■ Excerpt

※ ※ ※

RFC 2125 (rfc2125) - Page 3 of 24


The PPP Bandwidth Allocation Protocol (BAP) / The PPP Bandwidth Allocation Control Protocol (BACP)



Alternative Format: Original Text Document



RFC 2125                       PPP BACP                       March 1997


   MAY       This word, or the adjective "optional", means that this
             item is one of an allowed set of alternatives.  An
             implementation which does not include this option MUST be
             prepared to interoperate with another implementation which
             does include the option.

1.2.  Terminology

   This document frequently uses the following terms:

   peer      The other end of the point-to-point link

   silently discard
         This means the implementation discards the packet without
         further processing.  The implementation SHOULD provide the
         capability of logging the error, including the contents of the
         silently discarded packet, and SHOULD record the event in a
         statistics counter.

   BOD (bandwidth on demand)
         BOD refers to the ability of a system to allocate and remove
         links in a multilink system to change the bandwidth of a
         multilink bundle.  This may be done in response to changing
         line conditions and it also may be done in response to changing
         resource conditions.  In either case, changing bandwidth
         dynamically during a multilink connection is referred to as
         BOD.

2.  New LCP Configuration Option

   Implementations MUST implement LCP as defined in [1].  LCP MUST be in
   the Network-Layer Protocol phase before BACP can be negotiated.

※ ※ ※

■ Data for review
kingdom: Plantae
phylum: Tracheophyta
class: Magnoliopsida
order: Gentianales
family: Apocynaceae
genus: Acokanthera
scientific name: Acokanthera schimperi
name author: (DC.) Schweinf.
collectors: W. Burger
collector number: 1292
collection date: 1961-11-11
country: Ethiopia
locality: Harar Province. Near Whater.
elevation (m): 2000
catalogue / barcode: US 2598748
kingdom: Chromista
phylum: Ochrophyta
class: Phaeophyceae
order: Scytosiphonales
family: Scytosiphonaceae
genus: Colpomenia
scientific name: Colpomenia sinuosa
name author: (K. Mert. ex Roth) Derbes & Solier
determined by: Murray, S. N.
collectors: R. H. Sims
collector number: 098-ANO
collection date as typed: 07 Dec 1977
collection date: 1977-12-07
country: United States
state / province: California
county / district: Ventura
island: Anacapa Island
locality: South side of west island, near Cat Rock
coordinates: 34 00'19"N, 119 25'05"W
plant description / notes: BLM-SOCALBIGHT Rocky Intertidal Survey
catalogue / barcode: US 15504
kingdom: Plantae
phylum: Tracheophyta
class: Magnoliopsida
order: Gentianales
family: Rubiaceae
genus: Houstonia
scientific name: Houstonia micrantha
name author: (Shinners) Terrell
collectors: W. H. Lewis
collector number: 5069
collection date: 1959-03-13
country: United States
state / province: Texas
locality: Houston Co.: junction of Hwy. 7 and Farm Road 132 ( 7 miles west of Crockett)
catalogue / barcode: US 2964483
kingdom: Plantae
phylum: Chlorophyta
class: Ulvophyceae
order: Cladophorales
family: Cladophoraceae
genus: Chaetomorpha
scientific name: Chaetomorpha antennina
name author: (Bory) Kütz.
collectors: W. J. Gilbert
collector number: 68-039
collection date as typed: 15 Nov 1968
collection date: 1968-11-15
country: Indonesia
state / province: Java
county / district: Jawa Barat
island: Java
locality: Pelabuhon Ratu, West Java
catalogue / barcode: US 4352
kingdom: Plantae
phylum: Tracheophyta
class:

※ ※ ※

■ Assigned task
Answer these questions from the RFC 2125 excerpt:
(a) How does the excerpt define "peer"?
(b) When silently discarding a packet, what two things SHOULD an implementation do?
(c) What phase must LCP be in before BACP can be negotiated?

■ Written solution
(a) The other end of the point-to-point link.
(b) It SHOULD provide the capability of logging the error, including the contents of the silently discarded packet, and it SHOULD record the event in a statistics counter.
(c) The Network-Layer Protocol phase.